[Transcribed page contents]

★ ★ ★ ★

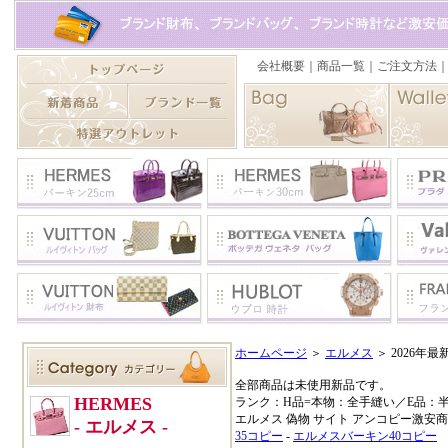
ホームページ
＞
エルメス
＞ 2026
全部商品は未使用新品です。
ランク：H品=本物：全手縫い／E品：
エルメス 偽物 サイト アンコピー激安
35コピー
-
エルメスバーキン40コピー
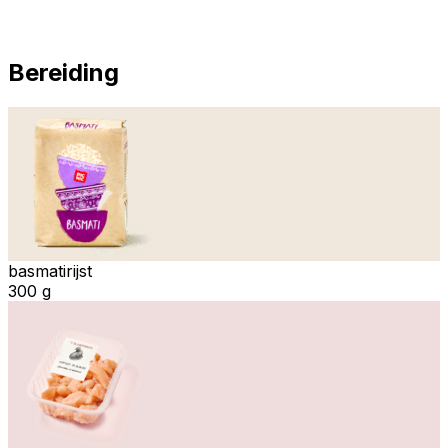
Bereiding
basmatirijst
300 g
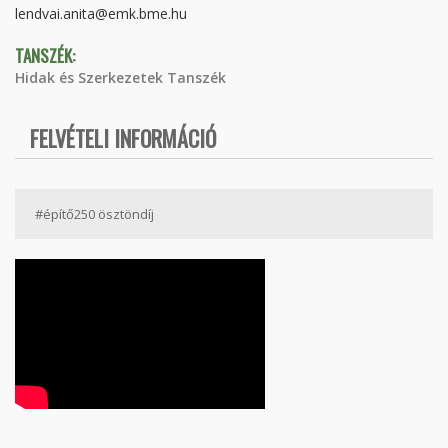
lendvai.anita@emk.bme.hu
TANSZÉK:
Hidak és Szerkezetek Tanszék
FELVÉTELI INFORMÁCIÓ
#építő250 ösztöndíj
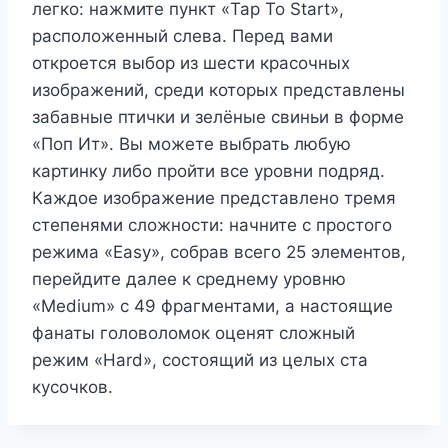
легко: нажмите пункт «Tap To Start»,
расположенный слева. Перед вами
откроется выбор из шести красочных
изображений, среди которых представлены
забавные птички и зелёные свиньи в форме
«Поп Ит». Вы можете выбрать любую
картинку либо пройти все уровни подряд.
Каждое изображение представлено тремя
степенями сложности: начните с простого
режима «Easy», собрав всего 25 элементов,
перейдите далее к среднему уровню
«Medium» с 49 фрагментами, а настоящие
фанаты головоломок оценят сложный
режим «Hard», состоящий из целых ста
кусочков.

★ ★ ★ ★

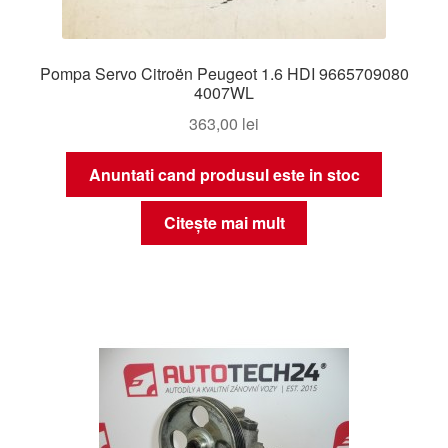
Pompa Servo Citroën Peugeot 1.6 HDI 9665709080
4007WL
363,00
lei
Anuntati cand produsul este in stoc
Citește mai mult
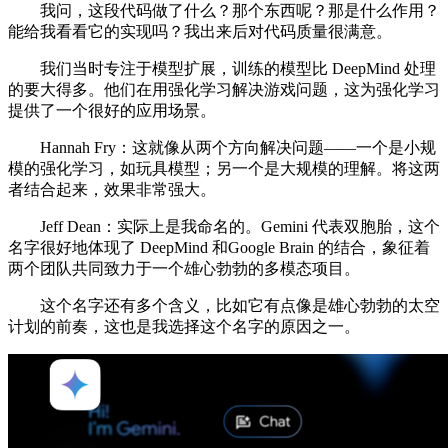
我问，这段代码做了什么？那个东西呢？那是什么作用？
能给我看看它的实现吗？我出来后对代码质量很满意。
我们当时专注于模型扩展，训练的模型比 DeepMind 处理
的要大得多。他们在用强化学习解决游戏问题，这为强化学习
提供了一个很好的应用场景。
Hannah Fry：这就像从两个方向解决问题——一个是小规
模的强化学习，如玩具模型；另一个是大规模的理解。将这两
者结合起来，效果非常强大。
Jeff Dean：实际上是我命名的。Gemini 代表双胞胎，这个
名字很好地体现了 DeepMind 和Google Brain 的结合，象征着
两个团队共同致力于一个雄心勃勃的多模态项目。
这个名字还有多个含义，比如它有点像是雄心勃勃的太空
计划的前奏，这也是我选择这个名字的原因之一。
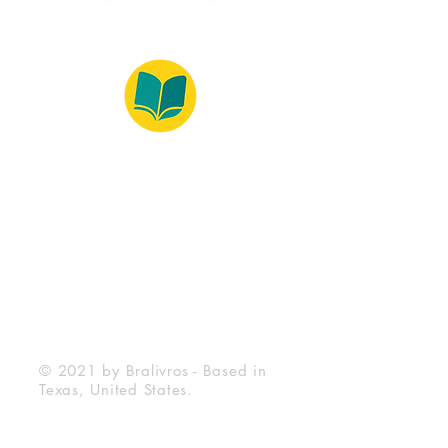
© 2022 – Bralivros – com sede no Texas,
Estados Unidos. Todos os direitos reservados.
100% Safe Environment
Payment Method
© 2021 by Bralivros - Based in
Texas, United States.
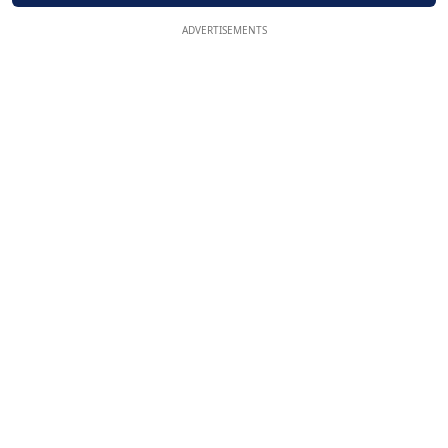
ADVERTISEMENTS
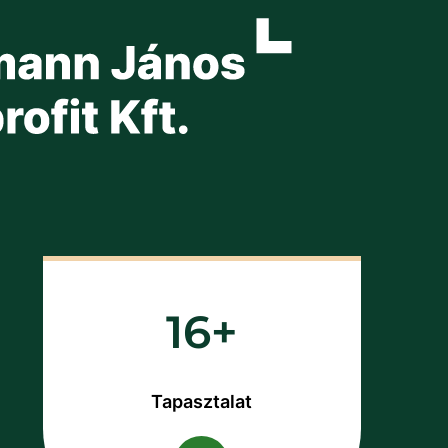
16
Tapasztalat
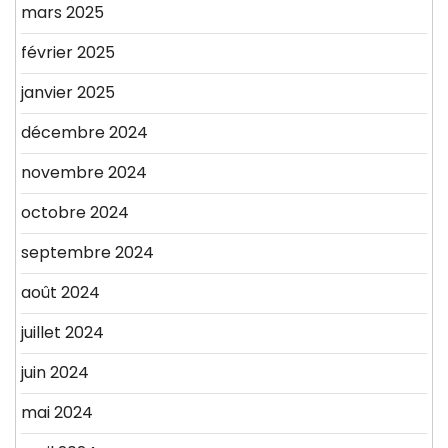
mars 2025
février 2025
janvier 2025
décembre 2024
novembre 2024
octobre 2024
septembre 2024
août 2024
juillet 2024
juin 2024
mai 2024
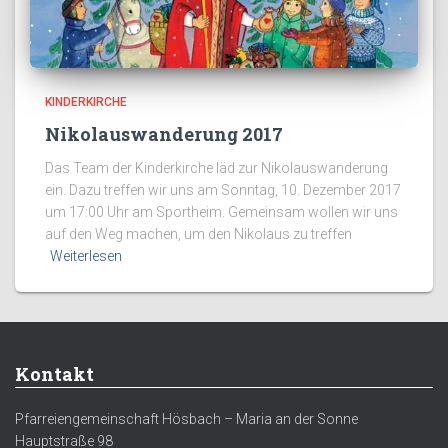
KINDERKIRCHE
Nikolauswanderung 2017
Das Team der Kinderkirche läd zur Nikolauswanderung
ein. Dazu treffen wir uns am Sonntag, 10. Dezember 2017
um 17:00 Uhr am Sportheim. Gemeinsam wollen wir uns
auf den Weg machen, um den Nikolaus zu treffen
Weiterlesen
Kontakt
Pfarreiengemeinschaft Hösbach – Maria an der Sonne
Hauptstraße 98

★ ★ ★ ★

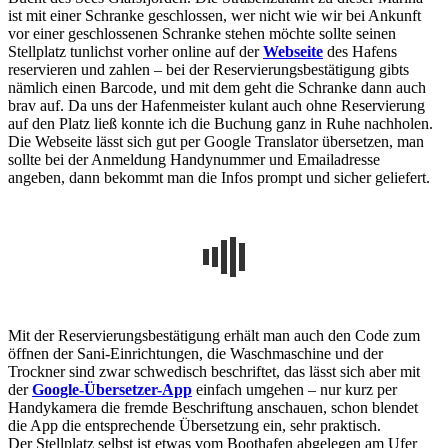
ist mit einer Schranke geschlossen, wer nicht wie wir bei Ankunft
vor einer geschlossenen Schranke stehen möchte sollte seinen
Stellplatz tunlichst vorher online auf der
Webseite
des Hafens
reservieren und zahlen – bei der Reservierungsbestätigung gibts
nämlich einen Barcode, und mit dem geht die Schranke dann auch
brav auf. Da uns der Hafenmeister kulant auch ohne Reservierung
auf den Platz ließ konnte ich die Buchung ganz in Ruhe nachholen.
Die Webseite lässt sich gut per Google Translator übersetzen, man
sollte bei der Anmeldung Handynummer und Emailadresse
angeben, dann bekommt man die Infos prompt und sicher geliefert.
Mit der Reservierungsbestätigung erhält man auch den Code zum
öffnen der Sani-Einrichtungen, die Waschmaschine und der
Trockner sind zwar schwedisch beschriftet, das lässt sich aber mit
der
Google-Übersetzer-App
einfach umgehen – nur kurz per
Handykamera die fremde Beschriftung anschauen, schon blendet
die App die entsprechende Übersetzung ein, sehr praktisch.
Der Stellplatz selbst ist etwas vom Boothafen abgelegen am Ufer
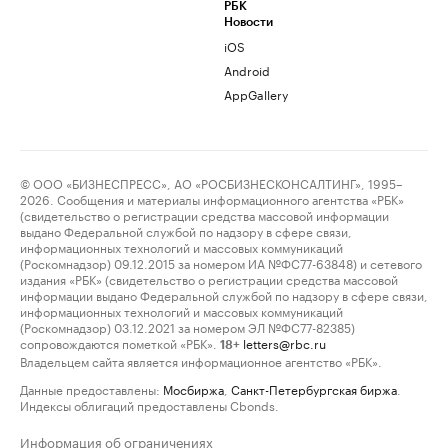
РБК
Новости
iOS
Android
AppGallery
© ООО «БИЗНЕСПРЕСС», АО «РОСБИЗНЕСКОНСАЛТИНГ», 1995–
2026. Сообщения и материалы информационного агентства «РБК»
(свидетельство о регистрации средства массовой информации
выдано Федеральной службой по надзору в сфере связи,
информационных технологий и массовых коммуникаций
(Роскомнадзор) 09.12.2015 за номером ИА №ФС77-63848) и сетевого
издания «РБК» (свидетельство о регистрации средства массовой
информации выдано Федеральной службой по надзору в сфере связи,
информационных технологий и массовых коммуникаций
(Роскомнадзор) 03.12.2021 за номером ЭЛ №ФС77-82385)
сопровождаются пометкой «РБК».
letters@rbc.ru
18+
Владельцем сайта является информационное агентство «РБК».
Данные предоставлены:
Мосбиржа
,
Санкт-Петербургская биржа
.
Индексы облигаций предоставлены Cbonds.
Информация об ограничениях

★ ★ ★ ★

▶ **Work instructions**:
After locating the line with "Weiterlesen" above, return that line and every later line through the one with "Hauptstraße 98", word for word and with nothing else.

▶ **Solved exercise**:
Weiterlesen
Kontakt
Pfarreiengemeinschaft Hösbach – Maria an der Sonne
Hauptstraße 98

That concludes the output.